- [Supplied entries]
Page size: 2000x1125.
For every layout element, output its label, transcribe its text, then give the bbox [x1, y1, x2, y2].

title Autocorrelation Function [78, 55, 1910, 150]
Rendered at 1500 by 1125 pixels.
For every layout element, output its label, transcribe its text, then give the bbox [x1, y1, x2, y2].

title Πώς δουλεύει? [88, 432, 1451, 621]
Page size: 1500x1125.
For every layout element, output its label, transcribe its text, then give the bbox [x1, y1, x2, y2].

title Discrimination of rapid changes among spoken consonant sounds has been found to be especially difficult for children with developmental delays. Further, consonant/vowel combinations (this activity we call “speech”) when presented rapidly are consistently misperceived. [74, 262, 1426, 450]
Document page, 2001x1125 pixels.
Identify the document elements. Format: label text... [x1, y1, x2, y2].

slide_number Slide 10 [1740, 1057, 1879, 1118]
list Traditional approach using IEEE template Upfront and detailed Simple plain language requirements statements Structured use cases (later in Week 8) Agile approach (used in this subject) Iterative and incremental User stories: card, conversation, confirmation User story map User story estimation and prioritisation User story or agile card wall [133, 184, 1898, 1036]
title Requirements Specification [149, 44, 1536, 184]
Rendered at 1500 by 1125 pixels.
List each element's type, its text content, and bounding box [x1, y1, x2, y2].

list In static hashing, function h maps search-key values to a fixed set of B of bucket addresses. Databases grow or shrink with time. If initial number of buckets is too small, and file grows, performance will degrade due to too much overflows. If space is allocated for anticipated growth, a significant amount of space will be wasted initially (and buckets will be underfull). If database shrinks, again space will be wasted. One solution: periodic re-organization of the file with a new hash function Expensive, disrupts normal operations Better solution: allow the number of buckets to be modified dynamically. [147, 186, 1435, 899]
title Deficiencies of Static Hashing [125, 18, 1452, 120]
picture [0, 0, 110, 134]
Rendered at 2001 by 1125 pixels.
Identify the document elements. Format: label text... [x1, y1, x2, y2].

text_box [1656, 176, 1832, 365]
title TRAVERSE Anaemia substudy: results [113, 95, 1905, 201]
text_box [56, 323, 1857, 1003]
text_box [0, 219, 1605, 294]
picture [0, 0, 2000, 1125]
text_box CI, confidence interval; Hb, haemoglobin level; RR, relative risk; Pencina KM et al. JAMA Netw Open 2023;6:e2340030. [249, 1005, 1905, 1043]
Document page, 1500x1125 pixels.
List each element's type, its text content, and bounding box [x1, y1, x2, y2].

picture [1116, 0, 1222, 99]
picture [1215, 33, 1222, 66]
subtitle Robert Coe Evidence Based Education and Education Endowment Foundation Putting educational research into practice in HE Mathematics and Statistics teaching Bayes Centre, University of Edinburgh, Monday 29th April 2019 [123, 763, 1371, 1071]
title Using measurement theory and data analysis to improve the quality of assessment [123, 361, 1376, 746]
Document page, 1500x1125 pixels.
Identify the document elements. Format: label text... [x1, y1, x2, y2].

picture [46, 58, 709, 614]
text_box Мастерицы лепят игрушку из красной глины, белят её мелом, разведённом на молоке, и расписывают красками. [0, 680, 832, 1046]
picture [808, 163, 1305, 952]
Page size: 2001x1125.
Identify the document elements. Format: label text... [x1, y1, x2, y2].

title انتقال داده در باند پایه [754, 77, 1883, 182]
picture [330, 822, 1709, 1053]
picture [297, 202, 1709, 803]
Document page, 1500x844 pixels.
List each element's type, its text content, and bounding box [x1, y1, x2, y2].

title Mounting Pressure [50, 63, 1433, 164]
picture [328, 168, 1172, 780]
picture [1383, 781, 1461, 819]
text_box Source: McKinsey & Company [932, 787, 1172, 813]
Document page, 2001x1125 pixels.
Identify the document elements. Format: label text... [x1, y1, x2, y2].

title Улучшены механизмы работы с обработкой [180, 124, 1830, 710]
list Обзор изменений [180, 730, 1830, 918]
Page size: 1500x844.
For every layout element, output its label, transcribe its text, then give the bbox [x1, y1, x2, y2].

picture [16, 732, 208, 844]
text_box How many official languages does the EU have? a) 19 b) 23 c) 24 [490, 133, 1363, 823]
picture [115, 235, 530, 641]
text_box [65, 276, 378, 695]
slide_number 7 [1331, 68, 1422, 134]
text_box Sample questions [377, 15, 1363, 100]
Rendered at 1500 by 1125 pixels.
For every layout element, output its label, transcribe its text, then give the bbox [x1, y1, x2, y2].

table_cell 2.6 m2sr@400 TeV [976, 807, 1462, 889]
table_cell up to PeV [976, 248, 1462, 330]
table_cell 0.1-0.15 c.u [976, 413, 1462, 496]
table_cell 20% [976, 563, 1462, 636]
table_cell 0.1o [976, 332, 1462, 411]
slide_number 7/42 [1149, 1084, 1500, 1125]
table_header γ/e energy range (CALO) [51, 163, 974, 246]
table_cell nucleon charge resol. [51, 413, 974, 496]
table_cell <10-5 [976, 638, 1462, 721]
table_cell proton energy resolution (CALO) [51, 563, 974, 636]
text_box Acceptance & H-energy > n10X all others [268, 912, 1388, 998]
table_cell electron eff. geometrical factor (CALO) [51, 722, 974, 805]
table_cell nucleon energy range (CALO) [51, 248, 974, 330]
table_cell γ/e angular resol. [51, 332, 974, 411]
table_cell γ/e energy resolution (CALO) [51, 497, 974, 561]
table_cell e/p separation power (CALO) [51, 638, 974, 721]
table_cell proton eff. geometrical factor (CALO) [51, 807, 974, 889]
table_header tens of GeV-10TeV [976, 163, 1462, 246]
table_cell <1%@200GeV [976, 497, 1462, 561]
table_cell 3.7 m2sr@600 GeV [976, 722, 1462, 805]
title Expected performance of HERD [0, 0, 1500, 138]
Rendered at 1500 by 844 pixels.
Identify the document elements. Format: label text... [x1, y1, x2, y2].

- [Directions for this task] Copy every line of the material above in which the string "size" can be found.

- [Problem solution]
Page size: 2000x1125.
Page size: 1500x1125.
Page size: 2001x1125.
Page size: 1500x844.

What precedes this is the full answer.